Punjab has its vibrant revolutionary tradition starting with Bhagat Singh. With the death of Gursharan Singh, fondly known as Bhaaji respected brother, a link with this tradition has been broken. If the worst crisis of East Punjab since 1947 was the Khalistani mayhem, Bhaaji emerged heroically from it. Born into a devout Sikh family, he lived in his ancestral house Guru Khalsa Niwas in Amritsar, wore his turban and did not trim his beard. This made him a ‘critical insider’ for Khalistani militancy and made his opposition to it more meaningful.
Bhaaji’s opposition to Khalistan was in a league different from others. He did not issue sanitised statements from behind bullet-proof podiums or well-guarded houses. He moved fearlessly in villages and towns of East Punjab with the determination of a soldier for democratic socialism against Sikh extremism. This experience gave him the faith to advise activists, ‘Your doubts will melt and you will find a way if you go to the people.’ On the day of his cremation, some 150 groups pledged to carry people’s work forward on Bhaaji’s inspiration.
In 2007, the Centenary year of Bhagat Singh, the whole of India caught revolutionary fever thanks to films like The Legend of Bhagat Singh, Rang de Basanti etc. It goes to the credit of Bhaaji that he celebrated the memory of Bhagat Singh in Punjab two decades before this. Around the Martyrdom Day, viz. March 23, Bhaaji would hit the streets of East Punjab with his cultural troupe since the 1980s.

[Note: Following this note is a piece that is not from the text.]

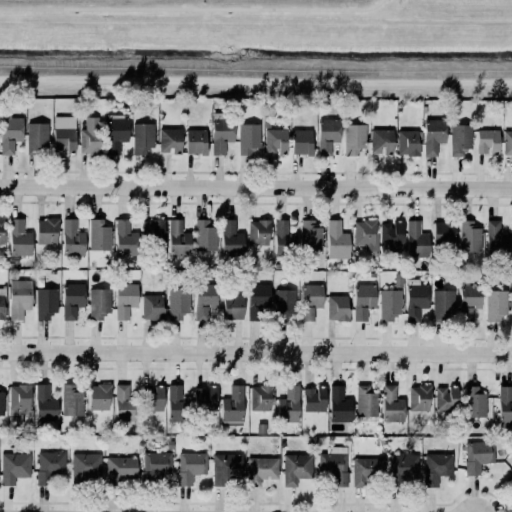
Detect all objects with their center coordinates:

Bhaaji used street theatre as the medium to spread ideas for change and he dipped his ideas for change in the earthy wit of Punjab. His enduring fame was created by Bhai Manna Singh – a play that was telecast from the Jalandhar station of Doordarshan for more than a year between 1985-86. Bhai Manna Singh is a character who stands for reason amidst slippery social climbers and cunning power brokers. Some thought it was a character Bhaaji represented in his daily life.

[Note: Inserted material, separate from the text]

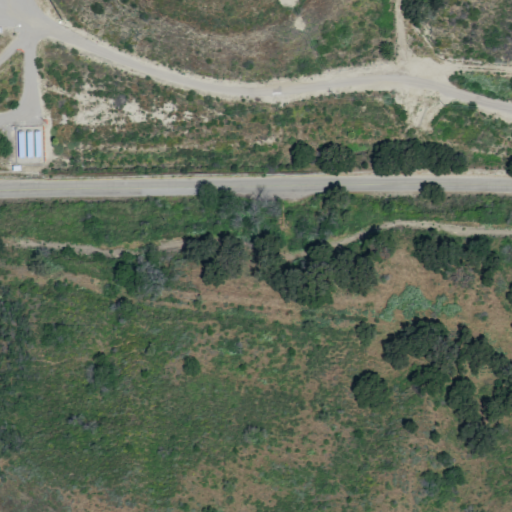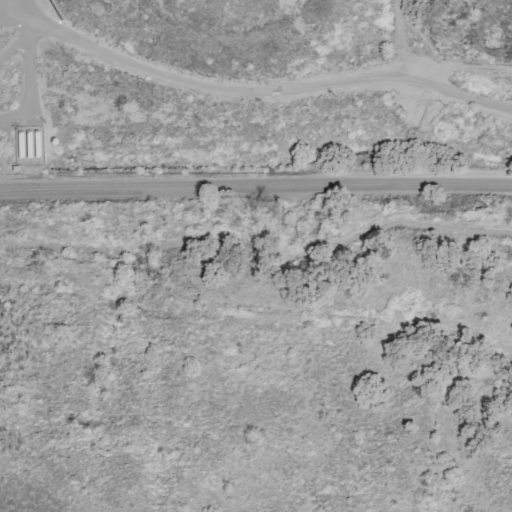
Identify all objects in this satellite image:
road: (159, 75)
road: (255, 182)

The Green Revolution produced economic development in East Punjab. But this growth came with a cultural lag. Bhaaji put this dilemma beautifully. ‘Just a few feet away from Punjab’s flourishing modern agricultural fields exists an impoverished culture. This culture is full of fear for the weak and packed with ethical deprivation for the strong.’ The son of a famous doctor in pre-Partition Punjab, Bhaaji took a Master’s degree in Chemistry. From 1961, he earned his livelihood for twenty years as a cement technologist with the Canal and Irrigation department of Punjab Government. He contributed to the research of strengthening the bunds of reservoirs like Bhakhra. His social conscience bid him to oppose the Emergency (1975-77) and he was promptly jailed for it.
A man of immense sensitivity, Bhaaji observed keenly and expressed vividly. One dark day at the height of the Khalistan movement in 1987, we sat huddled in a meeting of one Democratic Forum at a small hall in Patiala. The Khalistanis were called people without a just cause by one speaker and condemned for bloodletting without meaning by another. As the chairperson of that meeting, Bhaaji rose to speak at the end.
‘I oppose Khalistan due to two simple reasons stemming from experience. I have seen the Partition of united Punjab. I was a good player of hockey in college and was habituated to good cheer. But after seeing the bloodshed and listening to all those horror stories then, I have not laughed whole-heartedly ever since 1947. Secondly, I oppose Khalistan because I have two daughters and these fellows have no program for the future. All they are doing is making vulnerable people more insecure. And all they will do is ask women to cover their head or even face, stay home and live like caged birds. I cannot approve this.’
Though all of us had spoken our minds as frankly as we could, Bhaaji had spoken from his heart truthfully. He carried the day.
My first encounter with Bhaaji was in 1985. Navsharan, the elder of his two daughters, and I were colleagues at a research institute in Chandigarh. On my request, he carried a pair of blankets for me from Amritsar to Chandigarh. He lived in Amritsar amidst his big joint family, large theatre group called Amritsar Natak Kala Kender and larger group of fans. I learnt much later that Amritsar was as much well known for Bhaaji as it was for its woollen goods and the Golden Temple. Somewhere it hurts my conscience that I saddled a man of his stature with a domestic chore like buying a pair of blankets in Amritsar, carrying them 300 kms away to Chandigarh in an ordinary bus and delivering them to a lout like me. Who said great men do not do ordinary chores?
Bhupendra Yadav teaches History in Rohtak University.